The complication rates of experienced and well-trained surgeons are low.
The iatrogenic collateral damage of the different approaches to the lumbar spine is diminished and most of the procedures can be performed in an outpatient setting.
腰椎内窥镜手术的首次尝试可以追溯到20世纪80年代初。但直到最近十年,这项技术才成为一项颠覆性的技术,才有可能取代显微外科技术,特别是对退行性腰椎疾病。

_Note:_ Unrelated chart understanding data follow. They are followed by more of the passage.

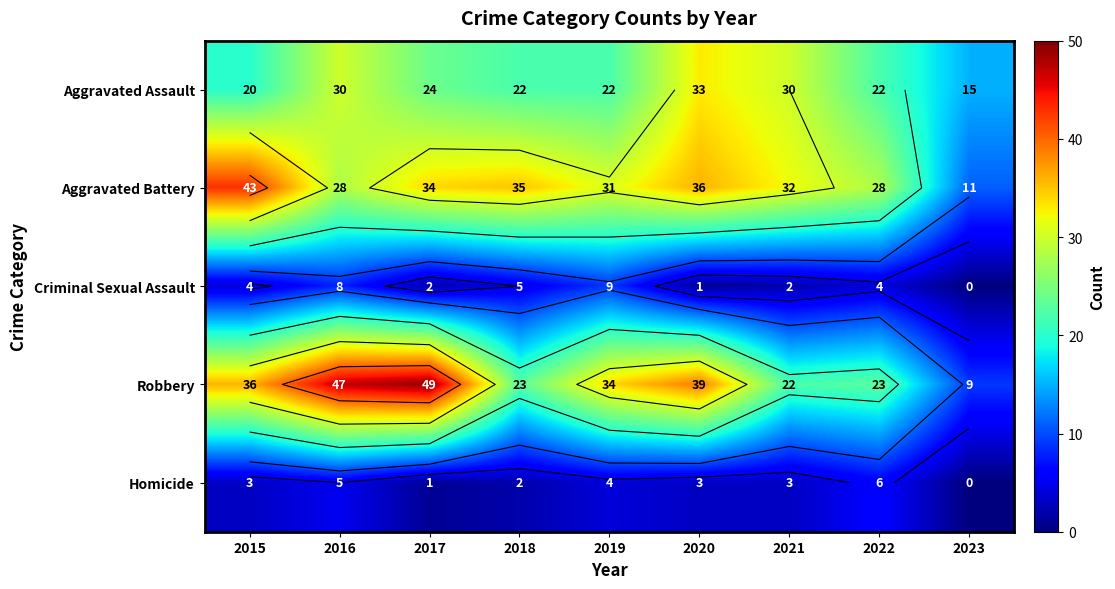

The Aggravated Assault series shows 24 at 2017. True or false?

True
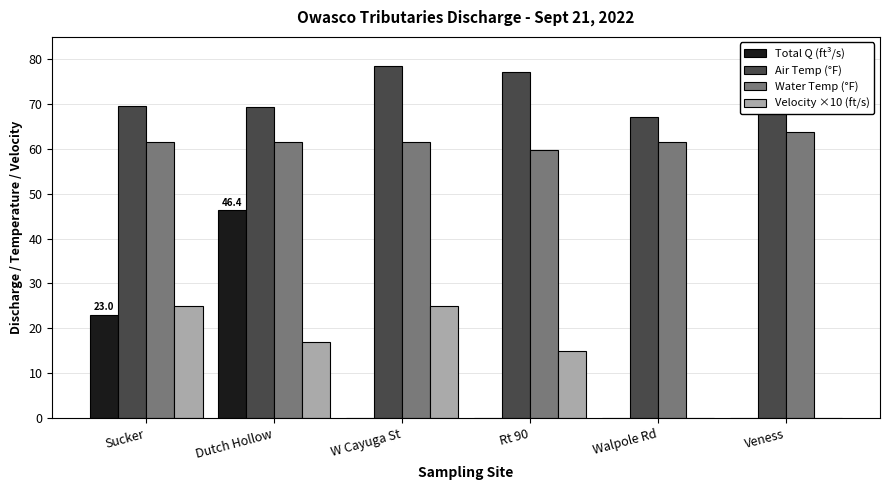

What is the difference between the Water Temp (°F) values at Veness and Rt 90?

4.1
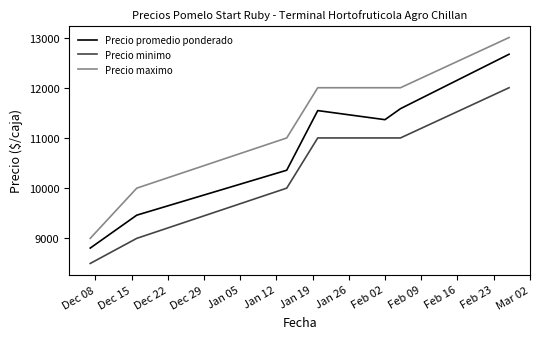

Reading left to right, transcribe all the data shown in this chart.

Precio promedio ponderado: 8806	9462	10357	11545	11364	11583	12667
Precio minimo: 8500	9000	10000	11000	11000	11000	12000
Precio maximo: 9000	10000	11000	12000	12000	12000	13000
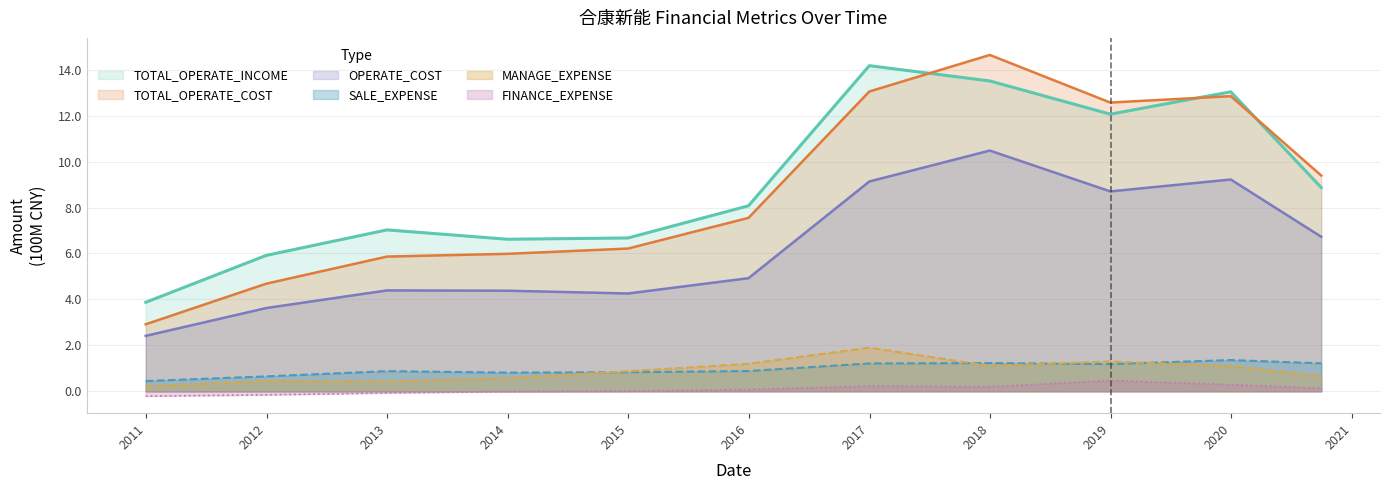

What is the greatest value displayed?

14.6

亚洲脊柱外科医生的激情投入和高度接受,引发了关于这一主题的非常活跃的临床和科学工作潮。在PubMed上搜索有关腰椎内窥镜手术的科学出版物,发现80%以上的出版物都来自于亚洲国家。事实证明,尽管内窥镜技术有一定的学习曲线,但一旦外科医生熟悉了它,他就可以取得与传统显微外科手术相当的临床效果,有时甚至更好。
经验丰富、训练有素的外科医生手术的并发症率很低。
不同入路下进行的腰椎手术医源性附带损伤减少,且大多数手术可以在门诊环境进行。
The Future
未 来
Today we are in a stage which I would call “microendoscopic blending” where the dynamics of technical improvement of endoscopic techniques suggests that the overlap of indications for this technology vs. microsurgery will step by step convert into a scenario where endoscopic techniques replace microsurgical techniques. The great challenge is the learning curve and the training of young surgeons. The acceptance of this technology is high among young surgeons but it is the task and duty of the protagonists of the older generation, the hospitals, and the scientific societies to develop learning- and training-concepts to shorten learning curves and to improve technical quality and clinical outcomes.
今天,我们正处于一个我称之为“显微内窥镜融合”的阶段,内窥镜技术的发展动态表明,这种技术与显微外科手术的适应症重叠将逐步转变为内窥镜技术取代显微外科技术的局面。最大的挑战是学习曲线和对年轻外科医生的培训。年轻的外科医生对这项技术的接受程度很高,所以老一代的外科医生、医院和科学学会的任务和职责是发展学习和培训概念,以缩短学习曲线,提高技术质量和临床疗效。